In this article, I will discuss the NSA.
Thursday, September 30, the Departments of Health & Human Services (HHS) and Labor (DOL), Treasury (“Tri-Departments”), and the Office of Personnel Management (OPM), released a second interim final rule (IFR Part 2) with a comment period implementing provisions of the No Surprises Act (NSA).
IFR Part 2 implements provisions related to the independent dispute resolution (IDR) (Federal IDR) process. Unfortunately, the regulation places a greater emphasis on the “qualifying payment amount” (QPA) – defined as the median in-network rate (determined by the health plan based on their internal data) as of 1/31/2019 inflation adjusted – than it does on other factors that the entities can submit in the IDR process—creating a rebuttable presumption that the QPA is the appropriate out of network (OON) rate.
- This rule appears to be problematic for clinicians because the certified IDR entity must select the offer closest to the QPA, unless there is credible information submitted by the clinician that clearly demonstrates that the QPA is materially different from the appropriate OON rate.
- The QPA is determined by the health plan, and most patient encounters will have multiple QPAs at the CPT code level. The QPA is also used to determine the patient cost sharing. These QPAs are specific to the Metropolitan Statistical Area (MSA) for the same/similar services, ensuring that there will be many challenges to billing the patient.
- Additionally, the rule requires “good faith” cost estimates for uninsured (or self-pay) individuals, expands circumstances for individuals to dispute payment denials, and establishes monthly reporting requirements for certified IDR entities to inform quarterly public reports on payment determinations. The policies in these rules are scheduled to take effective Jan. 1, 2022
Discussions with legislative aides during Lobby Day confirmed that (1) those who labored over two years to secure passage of the NSA were disappointed that the IFR Part 2 did not reflect the intent of the legislation, but (2) did not think that a legislative remedy existed that would pass the House or Senate, and (3) thought that the polarized nature of the political system would negate input to regulators from Republican members of Congress. They acknowledged that a legal remedy, in the form of an injunction, may be the only option left.
Speaking of which…
The Texas Lawsuit (source)
The Texas Medical Association is taking action against a regulation slated to implement the No Surprises Act, a federal surprise billing law taking effect on January 1st.

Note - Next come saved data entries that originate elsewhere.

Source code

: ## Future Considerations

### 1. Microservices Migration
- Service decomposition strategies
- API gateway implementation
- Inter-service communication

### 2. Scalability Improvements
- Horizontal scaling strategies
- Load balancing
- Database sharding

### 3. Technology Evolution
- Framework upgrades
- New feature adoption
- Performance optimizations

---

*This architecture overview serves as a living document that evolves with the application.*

The Association recently shared that it filed a lawsuit against several federal authorities, including HHS which jointly released the regulation in September. The lawsuit filed on October 28th alleges that the September regulation “undermines Congress’s design” of the independent dispute resolution (IDR) process in the No Surprises Act.
The Texas Medical Association explains in the lawsuit that the No Surprises Act makes it clear that the IDR entity can consider all these factors and more, and that no factor will take priority over another. However, the September regulation says that the IDR entity must weigh the QPA more than other factors, according to the lawsuit.
“Nowhere did Congress specify that the QPA, or any other factor for that matter, should be given primacy over the other enumerated factors,” states the lawsuit. Instead, the flawed rule “will skew IDR results in favor of payers and undermine [physicians’] ability to obtain adequate compensation for their services,” it continues.
The federal authorities also limited providers from voicing their opposition to the IDR process by forgoing a notice and comment period when they released the regulation, the plaintiffs argue.
The Association fears that the IDR process as detailed in the September regulation would incent payers to reduce their provider networks and reduce physician reimbursement rates in order to pay out-of-network providers less for disputed charges under the new law.
Time is of the essence. In a situation where arbitration was impossible (or detrimental) and physician groups and their RCM partners would therefore be obligated to (1) accept the reimbursement rate offered and (2) not be able to balance bill, and (3) not be able to take the case to arbitration in the manner intended by the law.
The problem earned the label “existential”, as those assembled felt that the system as outlined in IFR Part 2 would leave groups and their RCM partners in a situation where there might be insufficient funds earned for services provided to sustain their organizations (particularly in light of the concurrent Medicare reimbursement planned for the coming year, which may amount to a 9.75% decrease.
…and that is a subject for another in-depth article.